It looks like you have a good survey of your systems and where the problem areas are. Focus on life safety issues first of all (will require a qualified professional to truly determine what needs replacing. Randall Davidson, aka "Dr. Doom", is a great resource for evaluating an educational facility. Have your instructor contact him or another member of ISETSA to get a run down of your safety needs and have them taken care of. After that, concentrate on what would make your performances better. If you still seem to have extra budget, go for some bells and whistles (at least you aren't looking for these first, good for you).


----------



## Footer (Feb 19, 2011)

ruinexplorer said:


> I agree on the ETC side of things, but we have Strand SLD96 dimmer racks that are no longer supported by Strand and we are forced to purchase spare parts on the secondary market. They are less than a decade old. Same kind of thing with our Strand consoles, but they were end of life when purchased new.


I work in a facility with 1970's era Strand/Century dimmers that are still fully functional. No, strand does not support them anymore but plenty of people do. Anything can be fixed. You can never trust a vendor who comes in and says "yep, replace it", especially in a public institution. Yes, I would love to see the 35 year old 6k and 12k dimmers go away, but its what we got, and until 3 million dollars falls out of the air they are not going away anytime soon.


----------



## DuckJordan (Feb 19, 2011)

It sounds really like you need to talk your TD to hire a consultant, there is so much goign on with "new" dimmers, "New" board and rigging work that the budget for this overhaul is going to easily go into the 100k+ range. Volenteer work is nice but when it comes to rigging only ETCP certified riggers or those trained and supervised by should ever touch any kind of repair or replacement on your fly's.
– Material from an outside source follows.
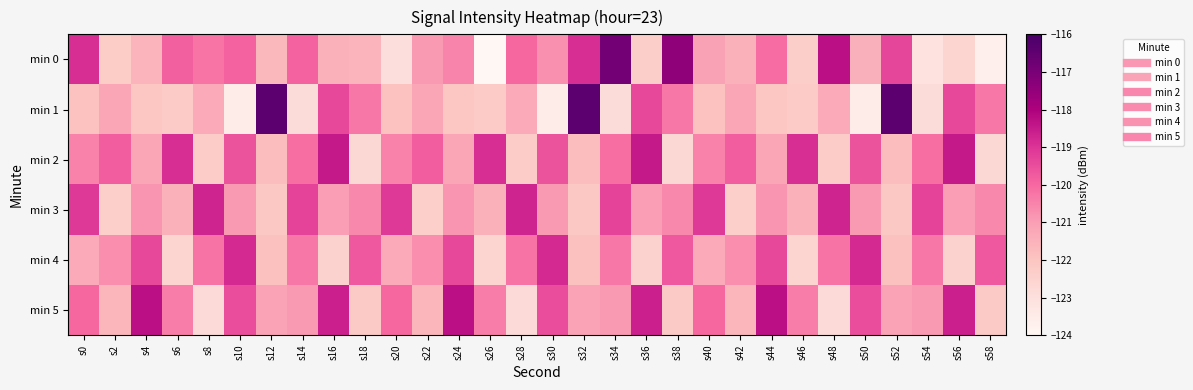

How many distinct data groups are displayed?

6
I'm sorry to say but this seems way over your head and its something that would be a great resource but unless we were to see your space and what was okay and what had to be replace.


----------



## museav (Feb 20, 2011)

The very fact that you apparently "just wondering bout the products themselves because we need to know what products will benifit our theater" suggests you need some help. Product selection should come later in a more comprehensive process. Typically, you would first have someone with appropriate experience and expertise assess what you have and what you are trying to do so that you can establish your basic goals and vision. Whit that established, someone would then develop a basic concept for a solution that supports the goals defined. That concept may assume some specific equipment but would typically be more focused on what the equipment needs to do in order to support the functionality and goals defined. That system concept then provides the basis to start selecting specific equipment.
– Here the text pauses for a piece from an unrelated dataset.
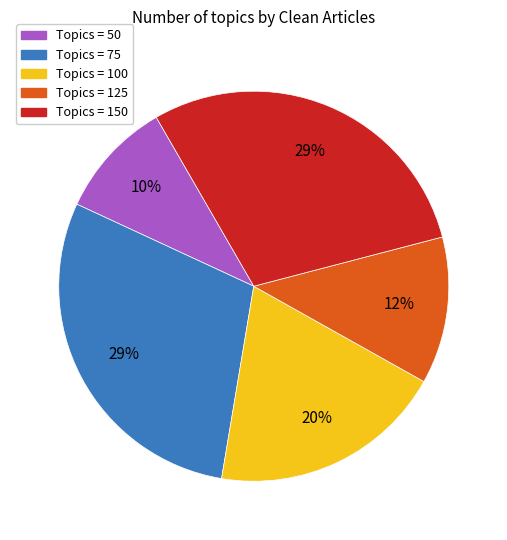

How many slices are in this pie chart?

5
In general I look at it pretty simply, if you goal is to buy equipment then that is where you should start. However, if the goal is to solve problems or make improvements then those are where you should start. Define the goals, develop a functional concept for a solution that supports those goals and then select the equipment that supports the goals and concept developed. Also be aware that with rigging and lighting there are aspects of that work that likely have to be addressed by qualified, and in some cases licensed, professionals.


----------